At first glance, the above graph may not look like anything special – but there is indeed something very special about it. This network represents co-occurrences between characters in Victor Hugo’s Les Miserables. After we add some labels to identify the characters, and adjust the size of the nodes and labels to reflect the degree (that is, the number of edges a node participates in), the graph becomes more meaningful in that you can immediately identify the most important characters to the plot:
You can see that the largest node is represents Jean Valjean, the main protagonist of the story. This means that, at least according to degree, Jean Valjean is the most important person in the novel. However, there are several other quantitative measures of influence, and we will later see that Jean Valjean may not be the most influential character in the book, at least according to those other measures.

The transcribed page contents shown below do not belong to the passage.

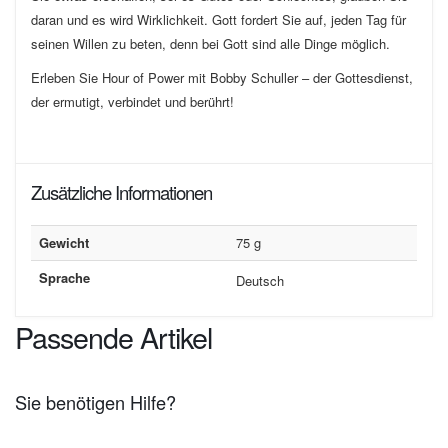
daran und es wird Wirklichkeit. Gott fordert Sie auf, jeden Tag für
seinen Willen zu beten, denn bei Gott sind alle Dinge möglich.
Erleben Sie Hour of Power mit Bobby Schuller – der Gottesdienst,
der ermutigt, verbindet und berührt!
Zusätzliche Informationen
Gewicht
75 g
Sprache
Deutsch
Passende Artikel
Sie benötigen Hilfe?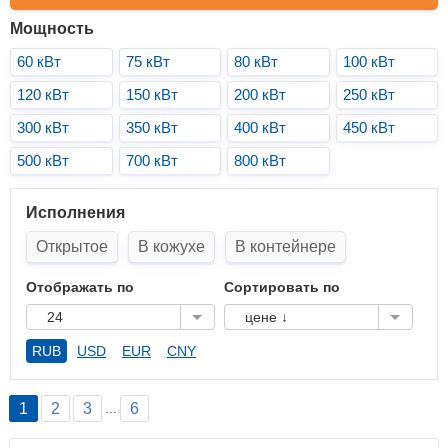
Мощность
60 кВт
75 кВт
80 кВт
100 кВт
120 кВт
150 кВт
200 кВт
250 кВт
300 кВт
350 кВт
400 кВт
450 кВт
500 кВт
700 кВт
800 кВт
Исполнения
Открытое
В кожухе
В контейнере
Отображать по
Сортировать по
24
цене ↓
RUB
USD
EUR
CNY
1
2
3
6
…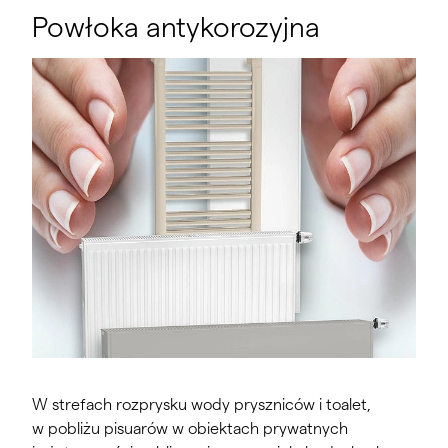
Powłoka antykorozyjna
W strefach rozprysku wody pryszniców i toalet,
w pobliżu pisuarów w obiektach prywatnych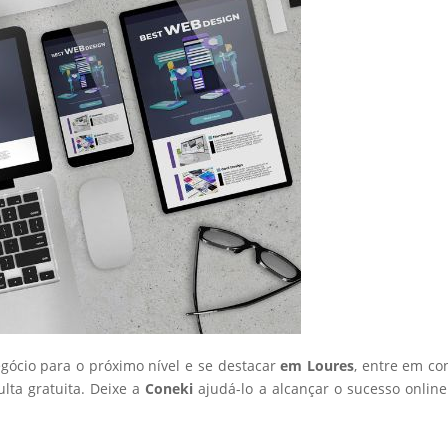
egócio para o próximo nível e se destacar
em Loures
, entre em co
ta gratuita. Deixe a
Coneki
ajudá-lo a alcançar o sucesso onlin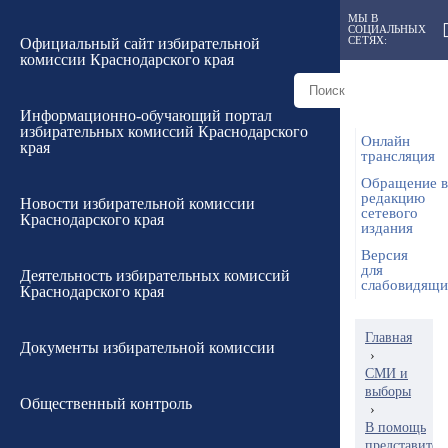
МЫ В
СОЦИАЛЬНЫХ
СЕТЯХ:
Официальный сайт избирательной
комиссии Краснодарского края
Информационно-обучающий портал
избирательных комиссий Краснодарского
Онлайн
края
трансляция
Обращение в
редакцию
Новости избирательной комиссии
сетевого
Краснодарского края
издания
Версия
для
Деятельность избирательных комиссий
слабовидящ
Краснодарского края
Главная
Документы избирательной комиссии
›
СМИ и
выборы
Общественный контроль
›
В помощь
представител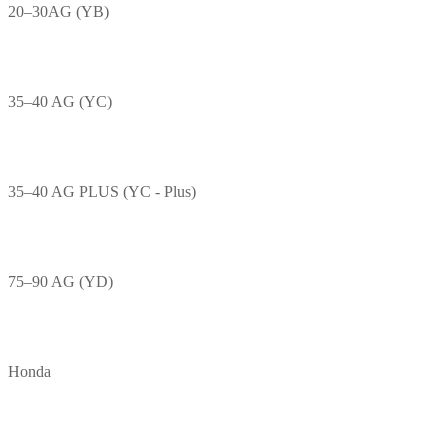
20–30AG (YB)
35–40 AG (YC)
35–40 AG PLUS (YC - Plus)
75–90 AG (YD)
Honda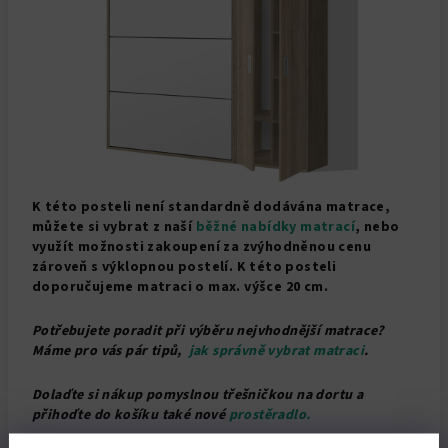
K této posteli není standardně dodávána matrace,
můžete si vybrat z naší
běžné nabídky matrací
, nebo
využít možnosti zakoupení za zvýhodněnou cenu
zároveň s výklopnou postelí. K této posteli
doporučujeme matraci o max. výšce 20 cm.
Potřebujete poradit při výběru nejvhodnější matrace?
Máme pro vás pár tipů,
jak správně vybrat matraci
.
Dolaďte si nákup pomyslnou třešničkou na dortu a
přihoďte do košíku také nové
prostěradlo.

For this course, I’ll be reading Estrada and Knight’s, A First Course in Network Theory, and I’ll be reading 10 pages per day and applying what I learned there to the Les Miserables network.
There wasn’t much to the first ten pages other than to introduce the history of graph theory (there was a section on the Seven Bridges of Königsberg). So, I’ve used this opportunity to introduce what tools I’ll be using for the course of study. There’s gephi, a graph visualization program, igraph, a package that I’ll be using to perform more quantitative analyses on this network in R, and the Les Miserables network dataset itself.